* [Exercise tasks]
1. In the piece on opposition to building the Golden Gate Bridge, what dollar amount of bond sales did the bridge's opponents fight against?
2. Pick up the piece on opposition to building the Golden Gate Bridge after its final sentence and carry it forward.

* [Document text]
Architecture critic John King brings us a delightful look back at the vocal opposition to the construction of the Golden Gate Bridge — a class of people who should be grouped amongst the greatest fools of history next to segregation proponents and Nazi sympathizers. And we learn from this brief history lesson that there really always have been whiney jerks with no vision in this town who never want things to change and will make noise about any beautiful new thing anyone ever wants to build.

On the eve of the bridge's 75th anniversary, King says that looking back at the fight that erupted over the bond measure to build it, in 1930, "shows how little has changed in terms of the attacks that are aimed at major alterations to the landscape — and the difficulty that one generation has in predicting how future generations might choose to live and the values they might hold." Those opposed to the bridge, and the $35 million in bond sales to build it, were characterized as "the old guard," and depicted in various editorial cartoons like one showing a clawed "hand of greed" reaching to destroy the proposed bridge.

* [Extracted material]

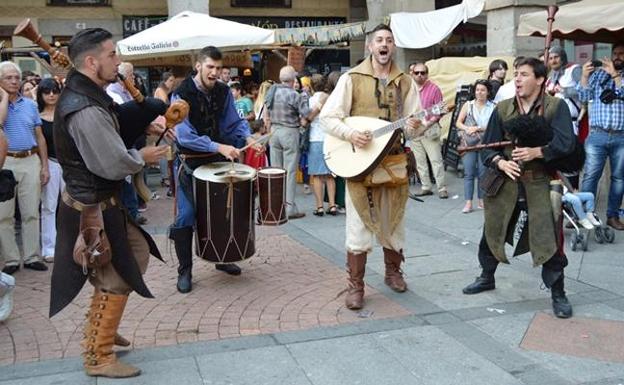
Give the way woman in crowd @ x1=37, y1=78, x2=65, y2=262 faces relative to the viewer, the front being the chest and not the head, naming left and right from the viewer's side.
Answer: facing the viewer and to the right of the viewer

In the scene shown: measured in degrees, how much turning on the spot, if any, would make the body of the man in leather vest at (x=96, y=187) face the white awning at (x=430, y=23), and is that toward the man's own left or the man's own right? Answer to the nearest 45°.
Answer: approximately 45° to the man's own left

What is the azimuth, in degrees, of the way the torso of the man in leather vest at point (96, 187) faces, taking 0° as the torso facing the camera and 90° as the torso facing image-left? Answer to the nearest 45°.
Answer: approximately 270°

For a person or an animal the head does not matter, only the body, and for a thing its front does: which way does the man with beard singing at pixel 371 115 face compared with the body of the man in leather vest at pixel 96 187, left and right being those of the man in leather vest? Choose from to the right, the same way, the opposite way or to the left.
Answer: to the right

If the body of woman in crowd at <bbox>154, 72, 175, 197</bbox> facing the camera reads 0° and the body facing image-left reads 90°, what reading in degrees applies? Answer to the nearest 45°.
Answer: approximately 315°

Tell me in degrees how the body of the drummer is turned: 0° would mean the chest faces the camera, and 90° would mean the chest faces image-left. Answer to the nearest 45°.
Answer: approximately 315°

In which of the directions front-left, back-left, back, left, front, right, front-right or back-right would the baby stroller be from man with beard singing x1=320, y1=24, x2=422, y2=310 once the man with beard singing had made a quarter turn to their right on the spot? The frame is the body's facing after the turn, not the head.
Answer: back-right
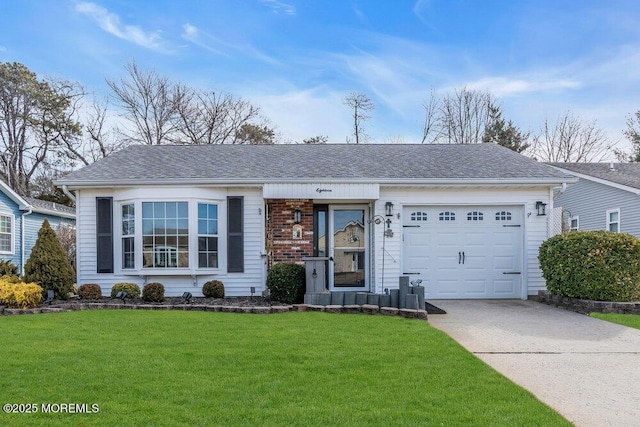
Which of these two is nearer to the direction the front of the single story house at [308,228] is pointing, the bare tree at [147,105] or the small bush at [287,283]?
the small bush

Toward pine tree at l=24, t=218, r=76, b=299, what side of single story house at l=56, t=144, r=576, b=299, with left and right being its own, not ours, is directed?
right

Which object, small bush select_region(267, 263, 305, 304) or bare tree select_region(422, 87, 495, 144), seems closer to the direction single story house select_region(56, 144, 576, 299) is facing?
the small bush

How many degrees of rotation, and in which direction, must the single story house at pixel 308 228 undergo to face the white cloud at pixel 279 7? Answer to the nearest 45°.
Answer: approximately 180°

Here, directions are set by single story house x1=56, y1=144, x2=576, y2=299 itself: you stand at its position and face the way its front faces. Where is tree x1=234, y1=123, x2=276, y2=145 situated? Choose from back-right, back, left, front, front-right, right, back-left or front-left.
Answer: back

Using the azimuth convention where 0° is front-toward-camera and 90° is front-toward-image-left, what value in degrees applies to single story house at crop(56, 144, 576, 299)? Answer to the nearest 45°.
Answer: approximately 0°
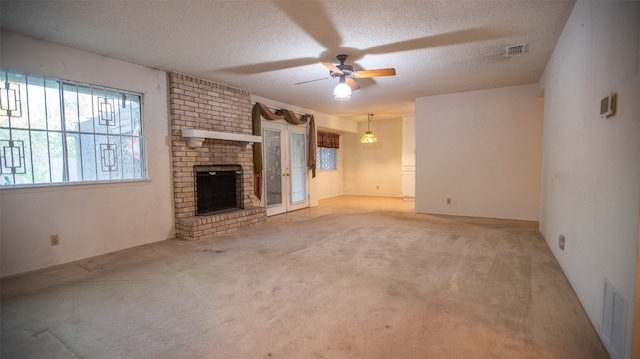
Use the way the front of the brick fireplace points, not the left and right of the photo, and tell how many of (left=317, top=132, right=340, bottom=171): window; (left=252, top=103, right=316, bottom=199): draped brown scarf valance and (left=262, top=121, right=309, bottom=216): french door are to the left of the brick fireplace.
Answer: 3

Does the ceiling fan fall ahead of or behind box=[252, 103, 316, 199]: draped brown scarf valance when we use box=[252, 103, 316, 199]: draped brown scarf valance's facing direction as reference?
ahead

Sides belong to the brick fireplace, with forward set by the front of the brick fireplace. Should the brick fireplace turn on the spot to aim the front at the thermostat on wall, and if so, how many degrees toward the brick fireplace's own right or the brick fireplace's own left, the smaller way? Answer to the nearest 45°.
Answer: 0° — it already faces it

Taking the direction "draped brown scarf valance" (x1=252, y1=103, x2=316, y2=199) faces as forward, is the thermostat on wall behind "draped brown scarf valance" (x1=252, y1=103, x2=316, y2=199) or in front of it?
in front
---
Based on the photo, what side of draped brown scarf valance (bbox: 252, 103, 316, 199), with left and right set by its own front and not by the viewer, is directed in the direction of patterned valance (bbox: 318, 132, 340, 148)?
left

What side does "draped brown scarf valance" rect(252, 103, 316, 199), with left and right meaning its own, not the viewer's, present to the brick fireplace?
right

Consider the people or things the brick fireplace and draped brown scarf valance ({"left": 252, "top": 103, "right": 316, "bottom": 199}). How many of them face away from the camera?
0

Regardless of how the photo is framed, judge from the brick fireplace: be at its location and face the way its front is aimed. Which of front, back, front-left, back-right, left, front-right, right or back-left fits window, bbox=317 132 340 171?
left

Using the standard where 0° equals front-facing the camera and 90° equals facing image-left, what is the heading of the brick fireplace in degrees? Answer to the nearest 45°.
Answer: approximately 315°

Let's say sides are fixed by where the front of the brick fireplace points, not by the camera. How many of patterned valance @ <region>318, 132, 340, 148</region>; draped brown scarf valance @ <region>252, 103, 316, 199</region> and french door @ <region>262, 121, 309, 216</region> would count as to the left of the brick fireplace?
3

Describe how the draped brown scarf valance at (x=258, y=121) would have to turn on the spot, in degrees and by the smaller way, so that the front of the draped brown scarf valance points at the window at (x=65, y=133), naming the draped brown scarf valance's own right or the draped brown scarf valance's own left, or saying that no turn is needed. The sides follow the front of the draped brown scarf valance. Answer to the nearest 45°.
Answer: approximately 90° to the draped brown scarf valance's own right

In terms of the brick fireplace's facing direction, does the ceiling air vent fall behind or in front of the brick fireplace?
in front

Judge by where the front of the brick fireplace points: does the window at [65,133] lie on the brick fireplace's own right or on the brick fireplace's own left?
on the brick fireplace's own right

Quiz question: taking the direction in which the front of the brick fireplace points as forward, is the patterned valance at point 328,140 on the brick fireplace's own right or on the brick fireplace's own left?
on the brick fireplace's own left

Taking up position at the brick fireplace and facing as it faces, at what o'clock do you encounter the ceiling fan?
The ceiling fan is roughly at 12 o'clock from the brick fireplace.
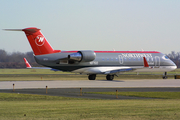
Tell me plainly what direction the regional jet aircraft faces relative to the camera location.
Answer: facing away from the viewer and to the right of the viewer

* [Answers to the problems]
1. $35 million.

2.
The Commonwealth Club held debates on the topic in the fall of 1930, and among the objections to the bridge were a lot of familiar complaints: questions of whether it would come in on budget; questions about traffic projections being too optimistic; questions about whether enough alternatives had been considered. (Also, there were a fair number of elderlies who didn't want to see the Golden Gate itself "disfigured" by a bridge.) King points out that the same arguments arose when BART was being designed and constructed, and the same arguments are being used to thwart the high-speed rail plan. Did you know, for instance, that the SF Bay Guardian was a big opponent of BART, saying it was a money-drain and it was going to destroy neighborhoods?

He tries to be diplomatic, saying, "Some large projects should not be built. But the what-ifs and worst-case scenarios can blind us to the fact that projects of a certain scale often reshape the landscape in ways we can't imagine. And sometimes, the landscape is the better as a result." But obviously the point here is that people hem and haw too much over big projects, and if we listened to the naysayers at every turn, nothing would ever get done.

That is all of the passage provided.